GOAL OF THE EXERCISE
Copy out all the records below with "Rebozo Parade" swapped for "Rebozo Procession" and nothing else changed, leaving out the pictures.

[Stored dataset items]

= Beginning of Section =

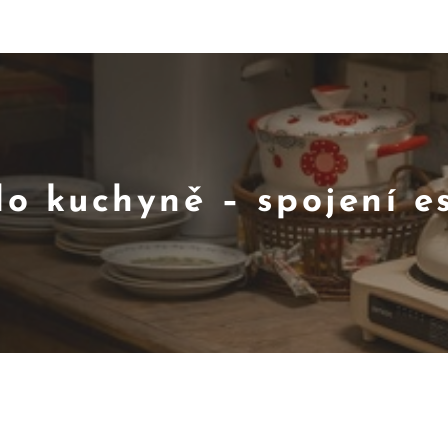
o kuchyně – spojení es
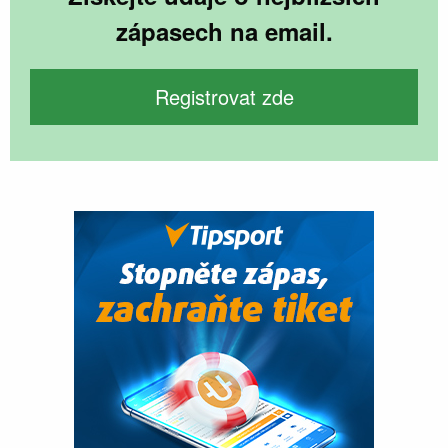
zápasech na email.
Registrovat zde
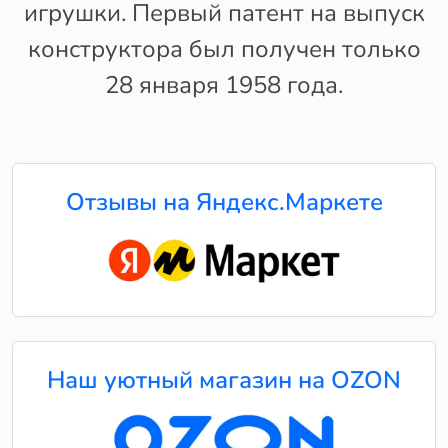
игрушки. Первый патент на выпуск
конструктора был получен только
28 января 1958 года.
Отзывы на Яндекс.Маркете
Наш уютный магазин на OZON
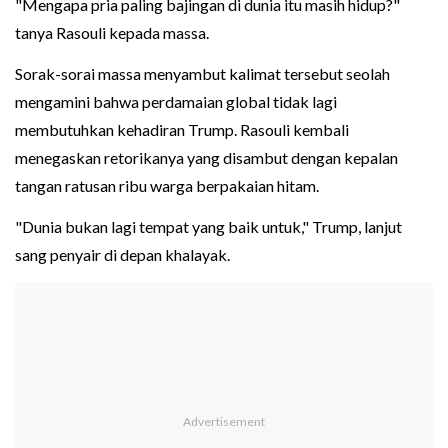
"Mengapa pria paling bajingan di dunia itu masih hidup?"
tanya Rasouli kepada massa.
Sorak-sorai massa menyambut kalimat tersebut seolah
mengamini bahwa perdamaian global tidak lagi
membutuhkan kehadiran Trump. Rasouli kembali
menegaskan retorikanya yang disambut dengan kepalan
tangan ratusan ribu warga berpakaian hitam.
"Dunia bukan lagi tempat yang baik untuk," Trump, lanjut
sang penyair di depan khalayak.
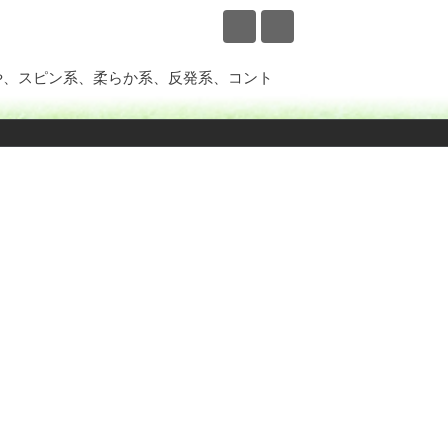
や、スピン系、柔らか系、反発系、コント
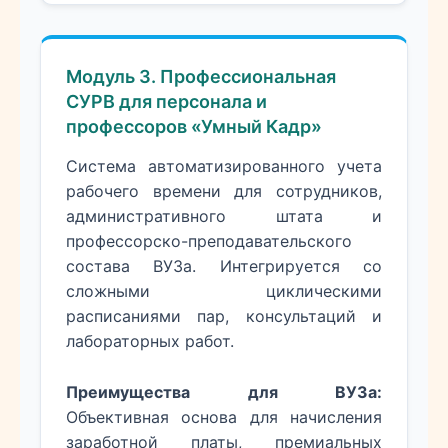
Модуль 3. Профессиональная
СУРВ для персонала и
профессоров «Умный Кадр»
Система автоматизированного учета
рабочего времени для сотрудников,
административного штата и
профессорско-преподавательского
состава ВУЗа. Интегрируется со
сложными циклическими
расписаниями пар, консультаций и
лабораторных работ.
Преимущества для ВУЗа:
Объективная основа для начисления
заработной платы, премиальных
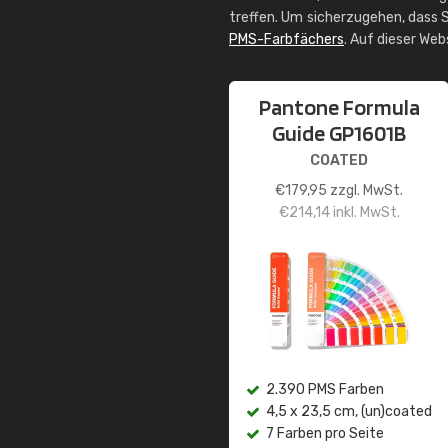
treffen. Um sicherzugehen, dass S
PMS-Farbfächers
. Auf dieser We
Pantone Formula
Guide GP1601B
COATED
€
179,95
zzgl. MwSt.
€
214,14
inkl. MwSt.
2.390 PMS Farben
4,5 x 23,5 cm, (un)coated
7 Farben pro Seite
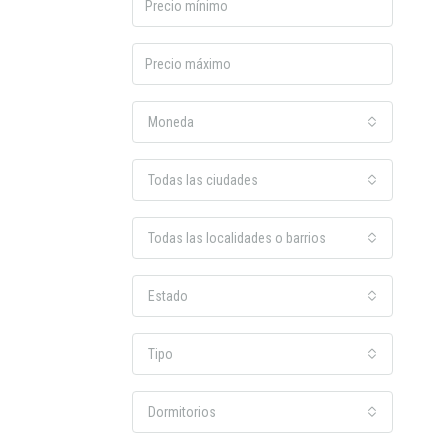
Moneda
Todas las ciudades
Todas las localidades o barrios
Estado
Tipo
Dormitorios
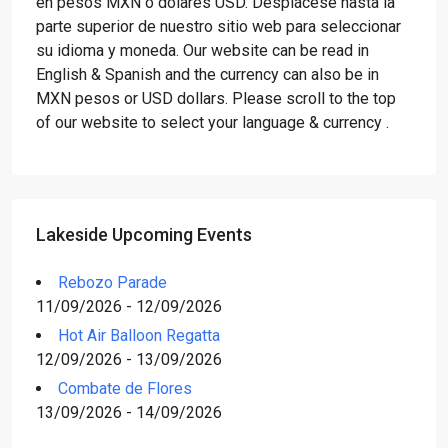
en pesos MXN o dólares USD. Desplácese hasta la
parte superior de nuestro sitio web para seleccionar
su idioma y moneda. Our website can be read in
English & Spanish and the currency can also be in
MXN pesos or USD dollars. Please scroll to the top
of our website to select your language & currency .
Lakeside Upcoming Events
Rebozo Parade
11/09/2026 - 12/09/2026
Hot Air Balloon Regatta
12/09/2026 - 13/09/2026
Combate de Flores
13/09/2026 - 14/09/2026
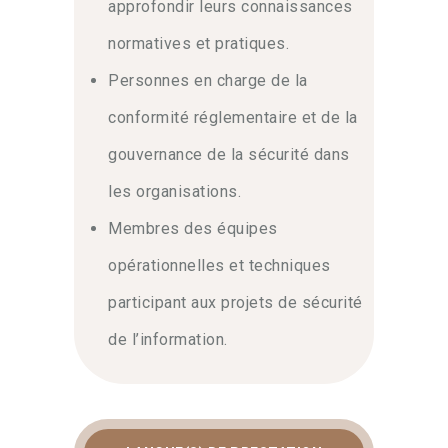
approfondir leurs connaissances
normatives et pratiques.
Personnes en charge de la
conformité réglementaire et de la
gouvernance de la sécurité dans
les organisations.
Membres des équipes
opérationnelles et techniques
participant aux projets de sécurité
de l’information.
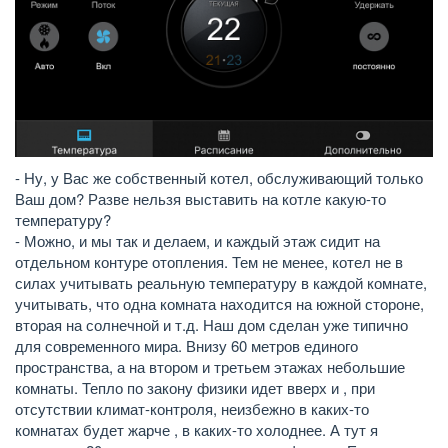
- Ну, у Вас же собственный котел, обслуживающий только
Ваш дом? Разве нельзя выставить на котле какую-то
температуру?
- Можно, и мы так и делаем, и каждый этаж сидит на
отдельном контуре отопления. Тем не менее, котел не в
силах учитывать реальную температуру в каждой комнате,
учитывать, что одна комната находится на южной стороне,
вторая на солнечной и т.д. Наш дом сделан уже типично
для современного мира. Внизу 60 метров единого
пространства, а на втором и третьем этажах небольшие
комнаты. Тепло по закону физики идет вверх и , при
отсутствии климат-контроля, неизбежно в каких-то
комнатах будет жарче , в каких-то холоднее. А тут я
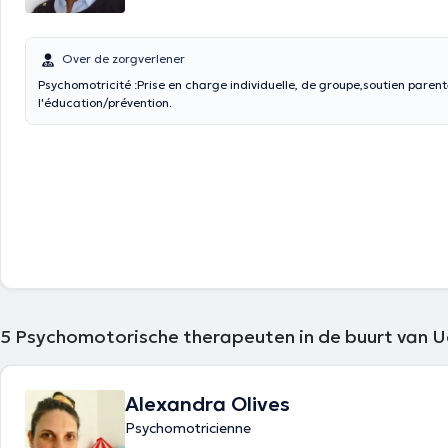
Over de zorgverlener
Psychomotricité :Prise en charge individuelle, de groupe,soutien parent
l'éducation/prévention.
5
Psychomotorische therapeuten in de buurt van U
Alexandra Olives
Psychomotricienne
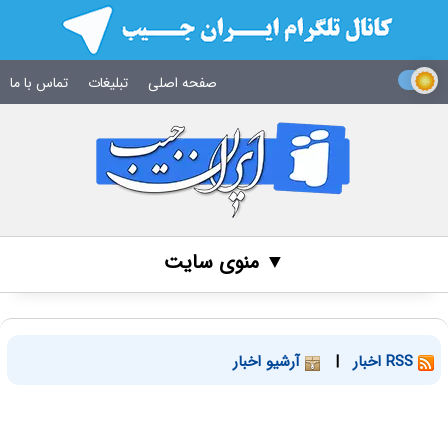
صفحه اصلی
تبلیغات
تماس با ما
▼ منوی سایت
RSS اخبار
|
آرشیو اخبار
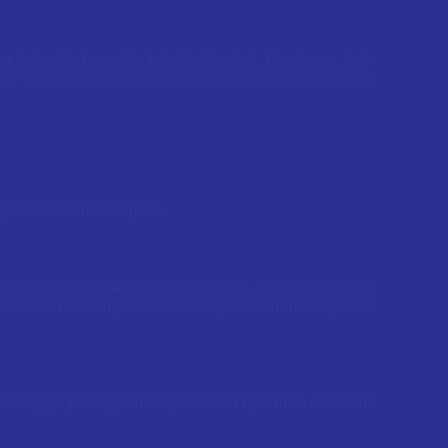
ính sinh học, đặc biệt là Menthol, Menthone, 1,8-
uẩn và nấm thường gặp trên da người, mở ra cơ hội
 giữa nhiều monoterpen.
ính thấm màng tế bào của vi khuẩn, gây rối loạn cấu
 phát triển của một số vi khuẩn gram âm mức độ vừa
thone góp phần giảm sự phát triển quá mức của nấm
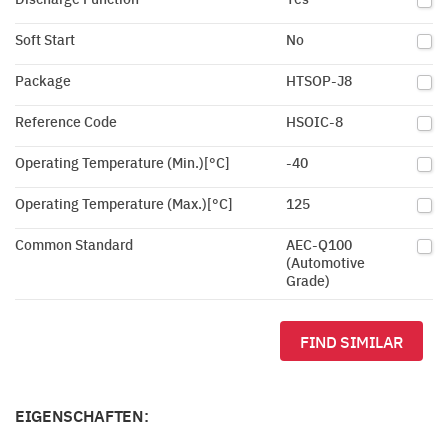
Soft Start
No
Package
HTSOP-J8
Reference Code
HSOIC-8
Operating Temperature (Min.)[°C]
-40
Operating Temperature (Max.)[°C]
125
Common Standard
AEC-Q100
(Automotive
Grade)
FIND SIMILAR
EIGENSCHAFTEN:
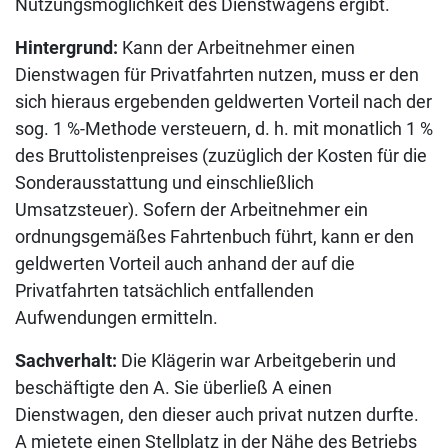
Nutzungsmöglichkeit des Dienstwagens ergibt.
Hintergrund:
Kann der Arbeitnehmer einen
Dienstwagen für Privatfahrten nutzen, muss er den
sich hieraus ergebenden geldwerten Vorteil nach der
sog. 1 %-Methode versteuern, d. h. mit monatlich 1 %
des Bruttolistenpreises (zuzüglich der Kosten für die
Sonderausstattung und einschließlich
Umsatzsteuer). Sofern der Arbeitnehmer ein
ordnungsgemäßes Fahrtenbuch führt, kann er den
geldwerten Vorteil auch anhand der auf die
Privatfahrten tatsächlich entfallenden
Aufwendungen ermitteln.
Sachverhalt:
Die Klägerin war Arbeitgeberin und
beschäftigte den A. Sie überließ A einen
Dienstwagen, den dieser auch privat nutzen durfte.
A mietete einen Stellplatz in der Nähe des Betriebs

= End of Section =

TASK RESULT
o kuchyně – spojení es
zápasech na email.
Registrovat zde
игрушки. Первый патент на выпуск
конструктора был получен только
28 января 1958 года.
Отзывы на Яндекс.Маркете
Наш уютный магазин на OZON
"Mengapa pria paling bajingan di dunia itu masih hidup?"
tanya Rasouli kepada massa.
Sorak-sorai massa menyambut kalimat tersebut seolah
mengamini bahwa perdamaian global tidak lagi
membutuhkan kehadiran Trump. Rasouli kembali
menegaskan retorikanya yang disambut dengan kepalan
tangan ratusan ribu warga berpakaian hitam.
"Dunia bukan lagi tempat yang baik untuk," Trump, lanjut
sang penyair di depan khalayak.
や、スピン系、柔らか系、反発系、コント
Модуль 3. Профессиональная
СУРВ для персонала и
профессоров «Умный Кадр»
Система автоматизированного учета
рабочего времени для сотрудников,
административного штата и
профессорско-преподавательского
состава ВУЗа. Интегрируется со
сложными циклическими
расписаниями пар, консультаций и
лабораторных работ.
Преимущества для ВУЗа:
Объективная основа для начисления
заработной платы, премиальных
treffen. Um sicherzugehen, dass S
PMS-Farbfächers
. Auf dieser We
Pantone Formula
Guide GP1601B
COATED
€
179,95
zzgl. MwSt.
€
214,14
inkl. MwSt.
2.390 PMS Farben
4,5 x 23,5 cm, (un)coated
7 Farben pro Seite
Moneda
Todas las ciudades
Todas las localidades o barrios
Estado
Tipo
Dormitorios
en pesos MXN o dólares USD. Desplácese hasta la
parte superior de nuestro sitio web para seleccionar
su idioma y moneda. Our website can be read in
English & Spanish and the currency can also be in
MXN pesos or USD dollars. Please scroll to the top
of our website to select your language & currency .
Lakeside Upcoming Events
Rebozo Procession
11/09/2026 - 12/09/2026
Hot Air Balloon Regatta
12/09/2026 - 13/09/2026
Combate de Flores
13/09/2026 - 14/09/2026
approfondir leurs connaissances
normatives et pratiques.
Personnes en charge de la
conformité réglementaire et de la
gouvernance de la sécurité dans
les organisations.
Membres des équipes
opérationnelles et techniques
participant aux projets de sécurité
de l’information.
- Ну, у Вас же собственный котел, обслуживающий только
Ваш дом? Разве нельзя выставить на котле какую-то
температуру?
- Можно, и мы так и делаем, и каждый этаж сидит на
отдельном контуре отопления. Тем не менее, котел не в
силах учитывать реальную температуру в каждой комнате,
учитывать, что одна комната находится на южной стороне,
вторая на солнечной и т.д. Наш дом сделан уже типично
для современного мира. Внизу 60 метров единого
пространства, а на втором и третьем этажах небольшие
комнаты. Тепло по закону физики идет вверх и , при
отсутствии климат-контроля, неизбежно в каких-то
комнатах будет жарче , в каких-то холоднее. А тут я
Over de zorgverlener
Psychomotricité :Prise en charge individuelle, de groupe,soutien parent
l'éducation/prévention.
5
Psychomotorische therapeuten in de buurt van U
Alexandra Olives
Psychomotricienne
صفحه اصلی
تبلیغات
تماس با ما
▼ منوی سایت
RSS اخبار
|
آرشیو اخبار
ính sinh học, đặc biệt là Menthol, Menthone, 1,8-
uẩn và nấm thường gặp trên da người, mở ra cơ hội
 giữa nhiều monoterpen.
ính thấm màng tế bào của vi khuẩn, gây rối loạn cấu
 phát triển của một số vi khuẩn gram âm mức độ vừa
thone góp phần giảm sự phát triển quá mức của nấm
Soft Start
No
Package
HTSOP-J8
Reference Code
HSOIC-8
Operating Temperature (Min.)[°C]
-40
Operating Temperature (Max.)[°C]
125
Common Standard
AEC-Q100
(Automotive
Grade)
FIND SIMILAR
EIGENSCHAFTEN:
Nutzungsmöglichkeit des Dienstwagens ergibt.
Hintergrund:
Kann der Arbeitnehmer einen
Dienstwagen für Privatfahrten nutzen, muss er den
sich hieraus ergebenden geldwerten Vorteil nach der
sog. 1 %-Methode versteuern, d. h. mit monatlich 1 %
des Bruttolistenpreises (zuzüglich der Kosten für die
Sonderausstattung und einschließlich
Umsatzsteuer). Sofern der Arbeitnehmer ein
ordnungsgemäßes Fahrtenbuch führt, kann er den
geldwerten Vorteil auch anhand der auf die
Privatfahrten tatsächlich entfallenden
Aufwendungen ermitteln.
Sachverhalt:
Die Klägerin war Arbeitgeberin und
beschäftigte den A. Sie überließ A einen
Dienstwagen, den dieser auch privat nutzen durfte.
A mietete einen Stellplatz in der Nähe des Betriebs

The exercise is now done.